Now, she’s not a big dessert eater. At 4 feet 11, she’s not a big anything, except for the intangibles, like love, affection, compassion for animals and things like that.

In those departments, she is about 10 feet tall.

By the way, Morris Beverage, the man we call “Duke,” who is president of Lakeland Community College, was once forced by the aforementioned lady during a speech on ethics to add “compassion” to his list of virtues shared by you and me and others like us.

He listed “honesty” and “loyalty” and about a dozen other traits we all admire, but he didn’t mention “compassion.” He promised to add it.

But I digress.

I said she never orders dessert. But I always ask for two spoons, because she always wants “just a taste.”

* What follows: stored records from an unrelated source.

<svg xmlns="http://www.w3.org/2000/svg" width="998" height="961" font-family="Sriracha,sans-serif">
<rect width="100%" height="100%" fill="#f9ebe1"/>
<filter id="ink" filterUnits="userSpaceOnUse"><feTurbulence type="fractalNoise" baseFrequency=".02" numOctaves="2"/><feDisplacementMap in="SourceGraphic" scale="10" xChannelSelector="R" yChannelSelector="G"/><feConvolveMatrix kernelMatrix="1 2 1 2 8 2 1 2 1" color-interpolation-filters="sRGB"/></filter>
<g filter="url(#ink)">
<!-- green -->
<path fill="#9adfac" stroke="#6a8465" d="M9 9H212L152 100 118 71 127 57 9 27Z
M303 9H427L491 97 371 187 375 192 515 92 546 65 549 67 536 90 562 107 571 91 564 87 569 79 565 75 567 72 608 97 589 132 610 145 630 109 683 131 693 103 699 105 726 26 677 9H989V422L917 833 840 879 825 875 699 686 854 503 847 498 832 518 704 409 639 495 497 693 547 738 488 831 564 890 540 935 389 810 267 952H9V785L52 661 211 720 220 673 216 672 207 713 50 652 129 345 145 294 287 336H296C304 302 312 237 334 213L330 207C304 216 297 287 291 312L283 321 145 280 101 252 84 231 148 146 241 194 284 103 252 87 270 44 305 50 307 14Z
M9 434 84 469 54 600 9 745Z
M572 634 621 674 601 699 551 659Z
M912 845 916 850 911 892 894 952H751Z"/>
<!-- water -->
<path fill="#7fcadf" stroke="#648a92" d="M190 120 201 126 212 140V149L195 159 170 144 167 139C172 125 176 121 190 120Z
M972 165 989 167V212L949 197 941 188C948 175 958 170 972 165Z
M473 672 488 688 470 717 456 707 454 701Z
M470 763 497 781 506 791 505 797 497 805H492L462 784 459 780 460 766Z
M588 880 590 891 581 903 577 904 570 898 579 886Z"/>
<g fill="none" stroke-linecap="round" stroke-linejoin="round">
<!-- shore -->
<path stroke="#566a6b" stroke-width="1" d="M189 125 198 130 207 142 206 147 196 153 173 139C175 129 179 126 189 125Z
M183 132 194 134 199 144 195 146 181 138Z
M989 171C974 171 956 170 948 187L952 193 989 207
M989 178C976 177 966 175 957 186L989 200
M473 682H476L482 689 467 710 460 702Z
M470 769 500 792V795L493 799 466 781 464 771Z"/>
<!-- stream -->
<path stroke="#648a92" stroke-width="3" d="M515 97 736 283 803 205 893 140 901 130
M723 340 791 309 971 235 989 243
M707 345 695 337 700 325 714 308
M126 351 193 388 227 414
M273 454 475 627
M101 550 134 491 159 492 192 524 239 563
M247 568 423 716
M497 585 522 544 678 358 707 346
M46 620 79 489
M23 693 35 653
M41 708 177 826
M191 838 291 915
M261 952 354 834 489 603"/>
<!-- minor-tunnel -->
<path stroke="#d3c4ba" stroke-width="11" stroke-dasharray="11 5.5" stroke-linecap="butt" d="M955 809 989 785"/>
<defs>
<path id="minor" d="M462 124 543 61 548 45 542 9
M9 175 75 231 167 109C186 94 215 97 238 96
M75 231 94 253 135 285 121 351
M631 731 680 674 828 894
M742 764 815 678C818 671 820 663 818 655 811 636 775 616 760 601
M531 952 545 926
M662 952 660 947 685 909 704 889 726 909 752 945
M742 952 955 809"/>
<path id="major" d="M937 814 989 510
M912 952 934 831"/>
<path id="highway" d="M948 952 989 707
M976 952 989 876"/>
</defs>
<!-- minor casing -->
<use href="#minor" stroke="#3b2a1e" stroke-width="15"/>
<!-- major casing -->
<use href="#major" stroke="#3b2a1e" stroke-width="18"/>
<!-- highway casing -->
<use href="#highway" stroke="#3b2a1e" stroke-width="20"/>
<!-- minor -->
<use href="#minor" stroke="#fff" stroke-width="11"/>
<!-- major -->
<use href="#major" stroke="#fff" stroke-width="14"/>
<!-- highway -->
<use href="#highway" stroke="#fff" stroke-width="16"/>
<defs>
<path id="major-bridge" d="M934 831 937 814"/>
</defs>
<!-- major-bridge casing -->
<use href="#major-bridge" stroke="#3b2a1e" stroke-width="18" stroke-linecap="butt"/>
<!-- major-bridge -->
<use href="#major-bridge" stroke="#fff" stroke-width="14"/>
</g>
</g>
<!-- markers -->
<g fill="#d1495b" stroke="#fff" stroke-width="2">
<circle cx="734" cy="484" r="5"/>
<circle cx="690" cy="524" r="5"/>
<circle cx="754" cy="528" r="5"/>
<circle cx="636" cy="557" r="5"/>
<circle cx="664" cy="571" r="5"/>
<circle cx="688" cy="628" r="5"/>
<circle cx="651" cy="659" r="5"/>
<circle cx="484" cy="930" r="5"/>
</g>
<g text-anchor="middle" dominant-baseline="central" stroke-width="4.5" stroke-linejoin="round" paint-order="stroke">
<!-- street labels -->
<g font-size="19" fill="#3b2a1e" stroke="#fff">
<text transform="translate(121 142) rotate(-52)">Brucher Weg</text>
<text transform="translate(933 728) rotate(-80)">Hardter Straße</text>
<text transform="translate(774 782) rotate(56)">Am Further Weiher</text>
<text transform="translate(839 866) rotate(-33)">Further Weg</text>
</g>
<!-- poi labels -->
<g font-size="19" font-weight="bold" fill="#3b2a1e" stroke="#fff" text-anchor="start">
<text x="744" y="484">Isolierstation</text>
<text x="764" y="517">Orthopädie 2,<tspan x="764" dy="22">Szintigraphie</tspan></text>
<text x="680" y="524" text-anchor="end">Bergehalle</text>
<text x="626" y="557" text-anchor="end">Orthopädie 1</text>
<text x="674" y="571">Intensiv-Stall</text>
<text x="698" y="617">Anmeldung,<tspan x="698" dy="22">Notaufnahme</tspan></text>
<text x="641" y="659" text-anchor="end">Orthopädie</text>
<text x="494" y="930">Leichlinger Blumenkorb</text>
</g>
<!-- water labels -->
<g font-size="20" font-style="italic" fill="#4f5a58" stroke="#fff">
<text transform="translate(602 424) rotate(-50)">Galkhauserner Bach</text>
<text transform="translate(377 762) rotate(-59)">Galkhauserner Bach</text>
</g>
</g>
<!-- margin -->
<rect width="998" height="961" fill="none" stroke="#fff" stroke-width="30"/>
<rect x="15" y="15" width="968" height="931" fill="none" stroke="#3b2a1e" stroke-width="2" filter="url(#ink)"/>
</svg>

I don’t mind in the least, except that everywhere we go, she knows what dessert tastes like because she has tasted all of them.

At Noosa, it’s the tiramasu. At Skye Restaurant, it’s the pecan ball. At Molinari’s, its The Bomb. At Hellriegel’s,  it’s the peppermint stick ice cream.

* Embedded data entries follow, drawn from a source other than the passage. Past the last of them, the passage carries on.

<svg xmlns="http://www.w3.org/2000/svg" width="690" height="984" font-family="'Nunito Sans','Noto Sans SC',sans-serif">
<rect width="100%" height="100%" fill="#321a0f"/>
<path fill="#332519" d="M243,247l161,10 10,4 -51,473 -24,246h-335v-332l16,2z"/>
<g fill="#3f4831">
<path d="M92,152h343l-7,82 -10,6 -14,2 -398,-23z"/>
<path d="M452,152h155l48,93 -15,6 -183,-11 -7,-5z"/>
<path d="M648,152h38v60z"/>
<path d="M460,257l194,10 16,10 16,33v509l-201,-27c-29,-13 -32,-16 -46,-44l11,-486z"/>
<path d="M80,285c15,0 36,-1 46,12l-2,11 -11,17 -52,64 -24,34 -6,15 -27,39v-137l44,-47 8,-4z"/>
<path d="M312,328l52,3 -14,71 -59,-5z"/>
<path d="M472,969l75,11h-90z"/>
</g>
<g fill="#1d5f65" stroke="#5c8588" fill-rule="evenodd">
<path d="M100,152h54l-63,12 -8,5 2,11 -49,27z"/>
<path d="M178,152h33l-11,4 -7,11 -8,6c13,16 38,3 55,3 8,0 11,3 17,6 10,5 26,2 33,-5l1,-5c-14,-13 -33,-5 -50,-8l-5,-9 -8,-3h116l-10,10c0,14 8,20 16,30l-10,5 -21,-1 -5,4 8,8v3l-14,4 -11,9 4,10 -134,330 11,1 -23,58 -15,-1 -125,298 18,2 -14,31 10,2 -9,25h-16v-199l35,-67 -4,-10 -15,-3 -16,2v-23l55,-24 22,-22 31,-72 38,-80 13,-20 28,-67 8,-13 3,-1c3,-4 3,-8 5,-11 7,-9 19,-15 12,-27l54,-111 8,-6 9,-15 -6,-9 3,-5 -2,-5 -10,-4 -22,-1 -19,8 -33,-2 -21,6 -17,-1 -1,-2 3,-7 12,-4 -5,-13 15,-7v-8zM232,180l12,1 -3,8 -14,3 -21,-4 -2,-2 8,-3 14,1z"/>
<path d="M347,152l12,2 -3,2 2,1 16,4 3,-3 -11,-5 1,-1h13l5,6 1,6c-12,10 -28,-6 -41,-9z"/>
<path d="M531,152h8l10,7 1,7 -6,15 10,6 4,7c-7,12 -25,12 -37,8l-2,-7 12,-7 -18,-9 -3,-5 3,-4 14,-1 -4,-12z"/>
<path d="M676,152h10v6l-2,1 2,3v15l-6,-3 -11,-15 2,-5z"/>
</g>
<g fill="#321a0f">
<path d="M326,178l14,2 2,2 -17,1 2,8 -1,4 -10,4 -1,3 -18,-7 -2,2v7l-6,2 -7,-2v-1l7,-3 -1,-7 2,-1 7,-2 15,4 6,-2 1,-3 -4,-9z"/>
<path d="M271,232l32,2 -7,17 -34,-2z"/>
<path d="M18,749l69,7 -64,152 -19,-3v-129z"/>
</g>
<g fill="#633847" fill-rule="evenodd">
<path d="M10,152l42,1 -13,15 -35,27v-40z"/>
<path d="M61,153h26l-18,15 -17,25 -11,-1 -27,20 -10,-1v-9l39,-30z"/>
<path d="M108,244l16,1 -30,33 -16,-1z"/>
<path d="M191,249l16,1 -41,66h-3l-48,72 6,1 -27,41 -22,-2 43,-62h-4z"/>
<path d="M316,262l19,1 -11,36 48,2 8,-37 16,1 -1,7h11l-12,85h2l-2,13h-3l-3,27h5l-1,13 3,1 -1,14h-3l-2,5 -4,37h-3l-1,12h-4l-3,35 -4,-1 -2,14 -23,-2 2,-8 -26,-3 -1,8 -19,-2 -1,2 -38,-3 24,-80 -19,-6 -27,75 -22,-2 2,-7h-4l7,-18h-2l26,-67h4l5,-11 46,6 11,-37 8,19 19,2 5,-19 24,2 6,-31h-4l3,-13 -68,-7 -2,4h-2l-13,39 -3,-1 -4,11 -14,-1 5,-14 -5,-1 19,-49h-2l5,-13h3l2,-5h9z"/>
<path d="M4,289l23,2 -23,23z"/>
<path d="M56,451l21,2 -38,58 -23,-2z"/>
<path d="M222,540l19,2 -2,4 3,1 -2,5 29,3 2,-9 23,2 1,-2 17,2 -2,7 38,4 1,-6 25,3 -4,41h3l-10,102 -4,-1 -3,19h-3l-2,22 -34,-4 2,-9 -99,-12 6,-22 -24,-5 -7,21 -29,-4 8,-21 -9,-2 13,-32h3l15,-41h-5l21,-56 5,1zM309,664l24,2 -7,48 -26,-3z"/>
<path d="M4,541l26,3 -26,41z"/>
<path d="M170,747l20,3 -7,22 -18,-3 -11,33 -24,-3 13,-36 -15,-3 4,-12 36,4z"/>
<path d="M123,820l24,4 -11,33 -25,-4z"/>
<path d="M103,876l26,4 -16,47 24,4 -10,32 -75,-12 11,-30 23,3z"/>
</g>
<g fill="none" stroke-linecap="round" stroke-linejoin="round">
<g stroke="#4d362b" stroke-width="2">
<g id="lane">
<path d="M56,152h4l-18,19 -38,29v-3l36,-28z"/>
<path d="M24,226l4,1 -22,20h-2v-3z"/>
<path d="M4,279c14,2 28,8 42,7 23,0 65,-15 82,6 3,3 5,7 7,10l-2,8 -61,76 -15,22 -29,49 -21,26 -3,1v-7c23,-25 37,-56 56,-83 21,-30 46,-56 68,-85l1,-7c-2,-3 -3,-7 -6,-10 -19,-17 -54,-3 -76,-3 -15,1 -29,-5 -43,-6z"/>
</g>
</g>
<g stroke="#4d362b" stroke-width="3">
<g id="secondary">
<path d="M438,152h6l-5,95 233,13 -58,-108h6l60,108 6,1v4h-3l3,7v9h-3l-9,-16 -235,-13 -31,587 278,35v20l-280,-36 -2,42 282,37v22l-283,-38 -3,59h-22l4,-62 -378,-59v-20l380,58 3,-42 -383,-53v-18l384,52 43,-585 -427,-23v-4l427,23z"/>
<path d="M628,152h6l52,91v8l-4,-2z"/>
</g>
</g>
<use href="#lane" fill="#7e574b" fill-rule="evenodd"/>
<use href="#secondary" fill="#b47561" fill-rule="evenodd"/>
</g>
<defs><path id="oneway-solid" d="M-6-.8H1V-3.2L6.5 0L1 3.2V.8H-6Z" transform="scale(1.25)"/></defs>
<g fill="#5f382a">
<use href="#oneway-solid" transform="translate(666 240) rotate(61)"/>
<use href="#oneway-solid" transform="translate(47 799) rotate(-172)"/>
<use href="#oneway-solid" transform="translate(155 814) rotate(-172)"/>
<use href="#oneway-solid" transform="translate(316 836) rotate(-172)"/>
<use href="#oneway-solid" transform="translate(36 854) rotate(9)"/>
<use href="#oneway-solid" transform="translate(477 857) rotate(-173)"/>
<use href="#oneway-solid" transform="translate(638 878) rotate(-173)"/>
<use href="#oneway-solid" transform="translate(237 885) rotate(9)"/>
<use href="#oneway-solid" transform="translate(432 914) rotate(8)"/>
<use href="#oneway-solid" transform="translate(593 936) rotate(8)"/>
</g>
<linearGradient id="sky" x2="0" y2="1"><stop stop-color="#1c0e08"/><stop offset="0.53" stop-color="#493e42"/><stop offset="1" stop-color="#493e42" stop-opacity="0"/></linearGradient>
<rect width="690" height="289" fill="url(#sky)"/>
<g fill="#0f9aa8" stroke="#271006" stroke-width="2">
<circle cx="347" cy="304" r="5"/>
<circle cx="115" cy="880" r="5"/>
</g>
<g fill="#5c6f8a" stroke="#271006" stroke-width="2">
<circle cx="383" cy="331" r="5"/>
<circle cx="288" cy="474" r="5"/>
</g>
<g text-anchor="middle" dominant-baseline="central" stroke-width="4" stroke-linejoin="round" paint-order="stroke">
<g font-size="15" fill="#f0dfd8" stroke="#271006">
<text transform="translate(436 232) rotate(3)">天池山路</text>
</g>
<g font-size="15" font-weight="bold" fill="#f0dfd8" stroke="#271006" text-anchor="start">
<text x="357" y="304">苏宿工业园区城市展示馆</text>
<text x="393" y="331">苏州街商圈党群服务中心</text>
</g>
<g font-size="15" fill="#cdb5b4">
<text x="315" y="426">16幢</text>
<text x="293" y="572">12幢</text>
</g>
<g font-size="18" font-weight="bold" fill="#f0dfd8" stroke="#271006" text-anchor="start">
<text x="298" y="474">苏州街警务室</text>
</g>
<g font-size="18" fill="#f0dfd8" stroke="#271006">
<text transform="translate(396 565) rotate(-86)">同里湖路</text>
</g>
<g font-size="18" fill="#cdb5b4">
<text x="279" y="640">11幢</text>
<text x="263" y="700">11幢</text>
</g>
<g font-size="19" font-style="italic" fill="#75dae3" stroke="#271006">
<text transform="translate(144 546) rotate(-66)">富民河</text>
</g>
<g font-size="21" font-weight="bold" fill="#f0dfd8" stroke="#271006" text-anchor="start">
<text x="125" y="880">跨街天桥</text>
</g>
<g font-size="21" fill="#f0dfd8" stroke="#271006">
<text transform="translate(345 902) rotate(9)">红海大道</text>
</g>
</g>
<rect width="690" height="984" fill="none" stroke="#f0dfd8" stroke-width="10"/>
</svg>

By the way, they don’t always have peppermint stick ice cream, which is very upsetting for two people I know — me and Bryan Flanigan.

So here’s my question: If it’s a seasonal item, why can’t they just order a couple hundred gallons ahead of time and keep it in the freezer? Isn’t that where you keep ice cream?

Speaking of Hellriegel’s, we go there on Saturday night, about 7:15. Know why? Because Jim and Marge Zampini go there on Saturday night. They make a reservation for 6, get there about 5:45, are finished in an hour, and are gone about the time we are arriving.

When I call, I ask for their table. It’s the best location in the house. But that has nothing to do with my two resolutions. One of them is not to be grumpy, and the other is to take more time when I am writing so as not to scribble.

I am a terrible scribbler. When I take notes, I cannot read them. I make entries in my checkbook that I cannot translate into common sense.

We once had three terrible scribblers at The News-Herald. The other two were Dudley Thomas and Dave Jones. The Historical Society once asked for samples of our handwriting. That’s how bad it was.

Last month, I addressed one Christmas card. When I looked at it, I couldn’t read it.

I hollered out for help. Guess what? She addressed the cards and I put on the stamps and mailed them.

I guess they arrived on schedule, because the post office didn’t return any. She attributes her exquisite handwriting to the nuns who wouldn’t accept anything less than perfection.

Signing the cards was no problem. Fortunately, I once ordered several boxes of cards from the Professional Golf Association and inside was printed “From Jim and Mary.”

But that doesn’t work when am writing checks. So I am writing slower, because that is the best way to overcome scribbling.

So far I haven’t broken either of my resolutions. I am writing much slower now, even though there is great temptation to write faster and get it over with.

And I haven’t been grumpy all year. That means there are certain people I cannot watch on TV any more because they have an infallible knack for making me grumpy.

Some of them hold very high office. But I will not get into that, because thinking about them only makes me grumpy.

That is why I will not worry about the Cleveland Browns in 2014. They only make me grumpy. Talk about an inept organization. Good grief! They have a losing season, so the owner fires the coach and leaves in place the two lugs who hired him.

Isn’t that what they call a “Ship of Fools”?